##### Exercise inputs

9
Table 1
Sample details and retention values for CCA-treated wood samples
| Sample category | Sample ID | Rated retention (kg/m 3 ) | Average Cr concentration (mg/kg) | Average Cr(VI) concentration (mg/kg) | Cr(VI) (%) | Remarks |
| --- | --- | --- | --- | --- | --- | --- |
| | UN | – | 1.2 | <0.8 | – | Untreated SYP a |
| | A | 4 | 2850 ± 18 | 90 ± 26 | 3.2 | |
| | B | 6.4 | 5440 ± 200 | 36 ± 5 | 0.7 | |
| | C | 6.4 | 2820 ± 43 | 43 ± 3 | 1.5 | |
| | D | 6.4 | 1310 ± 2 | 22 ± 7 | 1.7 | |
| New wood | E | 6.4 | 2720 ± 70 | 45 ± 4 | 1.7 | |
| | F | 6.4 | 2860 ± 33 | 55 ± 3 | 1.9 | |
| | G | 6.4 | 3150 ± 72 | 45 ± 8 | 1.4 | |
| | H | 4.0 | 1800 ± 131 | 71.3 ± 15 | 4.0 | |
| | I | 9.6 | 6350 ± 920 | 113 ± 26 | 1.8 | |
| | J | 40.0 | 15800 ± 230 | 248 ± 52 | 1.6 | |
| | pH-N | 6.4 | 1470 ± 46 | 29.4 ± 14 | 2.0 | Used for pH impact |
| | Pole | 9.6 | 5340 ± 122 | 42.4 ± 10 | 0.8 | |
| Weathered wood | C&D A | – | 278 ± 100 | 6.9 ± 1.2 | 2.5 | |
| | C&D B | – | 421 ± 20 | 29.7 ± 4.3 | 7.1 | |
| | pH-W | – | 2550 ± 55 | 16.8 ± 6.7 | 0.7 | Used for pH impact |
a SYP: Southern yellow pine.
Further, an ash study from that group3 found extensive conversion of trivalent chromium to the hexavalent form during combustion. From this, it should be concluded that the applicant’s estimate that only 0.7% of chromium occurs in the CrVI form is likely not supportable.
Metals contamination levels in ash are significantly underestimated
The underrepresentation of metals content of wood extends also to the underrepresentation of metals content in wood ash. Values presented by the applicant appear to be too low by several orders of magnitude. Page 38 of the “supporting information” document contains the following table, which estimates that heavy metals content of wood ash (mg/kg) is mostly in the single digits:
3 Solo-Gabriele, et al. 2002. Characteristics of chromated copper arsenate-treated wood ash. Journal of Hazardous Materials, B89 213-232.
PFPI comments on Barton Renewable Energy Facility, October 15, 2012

##########
##### Exercise inputs

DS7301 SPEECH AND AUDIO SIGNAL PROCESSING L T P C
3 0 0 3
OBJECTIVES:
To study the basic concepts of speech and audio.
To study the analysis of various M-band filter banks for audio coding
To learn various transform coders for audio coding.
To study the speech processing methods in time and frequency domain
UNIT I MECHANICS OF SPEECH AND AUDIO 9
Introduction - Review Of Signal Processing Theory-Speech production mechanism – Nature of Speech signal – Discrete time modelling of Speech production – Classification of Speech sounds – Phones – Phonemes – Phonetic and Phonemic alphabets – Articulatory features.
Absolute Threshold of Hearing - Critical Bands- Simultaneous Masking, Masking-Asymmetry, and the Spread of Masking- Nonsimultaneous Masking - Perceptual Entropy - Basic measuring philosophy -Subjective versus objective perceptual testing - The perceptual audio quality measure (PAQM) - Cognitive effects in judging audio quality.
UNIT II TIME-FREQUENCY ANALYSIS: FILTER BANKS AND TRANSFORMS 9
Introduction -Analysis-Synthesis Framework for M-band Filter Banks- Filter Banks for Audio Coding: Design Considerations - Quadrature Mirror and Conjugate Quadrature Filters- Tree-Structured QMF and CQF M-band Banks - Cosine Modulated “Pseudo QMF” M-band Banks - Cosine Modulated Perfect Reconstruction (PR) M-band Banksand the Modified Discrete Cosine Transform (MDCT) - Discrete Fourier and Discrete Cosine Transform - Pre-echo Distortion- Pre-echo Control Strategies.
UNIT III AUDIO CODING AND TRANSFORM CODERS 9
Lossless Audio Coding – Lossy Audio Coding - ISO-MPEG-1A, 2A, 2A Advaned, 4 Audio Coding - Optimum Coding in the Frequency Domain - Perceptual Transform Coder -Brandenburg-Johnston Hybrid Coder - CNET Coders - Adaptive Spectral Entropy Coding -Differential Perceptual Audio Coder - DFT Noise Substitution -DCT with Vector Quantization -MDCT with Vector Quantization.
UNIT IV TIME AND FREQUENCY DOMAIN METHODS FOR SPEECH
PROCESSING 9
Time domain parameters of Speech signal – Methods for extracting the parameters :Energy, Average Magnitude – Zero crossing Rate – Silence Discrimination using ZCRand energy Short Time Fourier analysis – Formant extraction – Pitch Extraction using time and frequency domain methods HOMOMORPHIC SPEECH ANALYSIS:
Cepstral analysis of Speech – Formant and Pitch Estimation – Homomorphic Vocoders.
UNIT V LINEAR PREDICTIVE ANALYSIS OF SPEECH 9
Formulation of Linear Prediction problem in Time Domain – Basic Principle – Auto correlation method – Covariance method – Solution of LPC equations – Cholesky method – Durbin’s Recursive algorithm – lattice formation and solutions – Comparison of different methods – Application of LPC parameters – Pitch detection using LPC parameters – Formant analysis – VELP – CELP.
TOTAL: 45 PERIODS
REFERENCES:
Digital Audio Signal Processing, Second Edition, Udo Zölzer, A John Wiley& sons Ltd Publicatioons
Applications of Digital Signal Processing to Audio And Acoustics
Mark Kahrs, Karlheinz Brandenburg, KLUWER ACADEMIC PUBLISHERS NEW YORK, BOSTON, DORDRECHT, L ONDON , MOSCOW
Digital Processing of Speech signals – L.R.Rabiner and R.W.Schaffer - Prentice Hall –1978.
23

##########

§ What to produce:
Reproduce, exactly as they stand in the data above, the lines from the one that holds "To study the analysis" to the one that holds "Introduction - Review", inclusive.

§ Solution to this problem:
To study the analysis of various M-band filter banks for audio coding
To learn various transform coders for audio coding.
To study the speech processing methods in time and frequency domain
UNIT I MECHANICS OF SPEECH AND AUDIO 9
Introduction - Review Of Signal Processing Theory-Speech production mechanism – Nature of Speech signal – Discrete time modelling of Speech production – Classification of Speech sounds – Phones – Phonemes – Phonetic and Phonemic alphabets – Articulatory features.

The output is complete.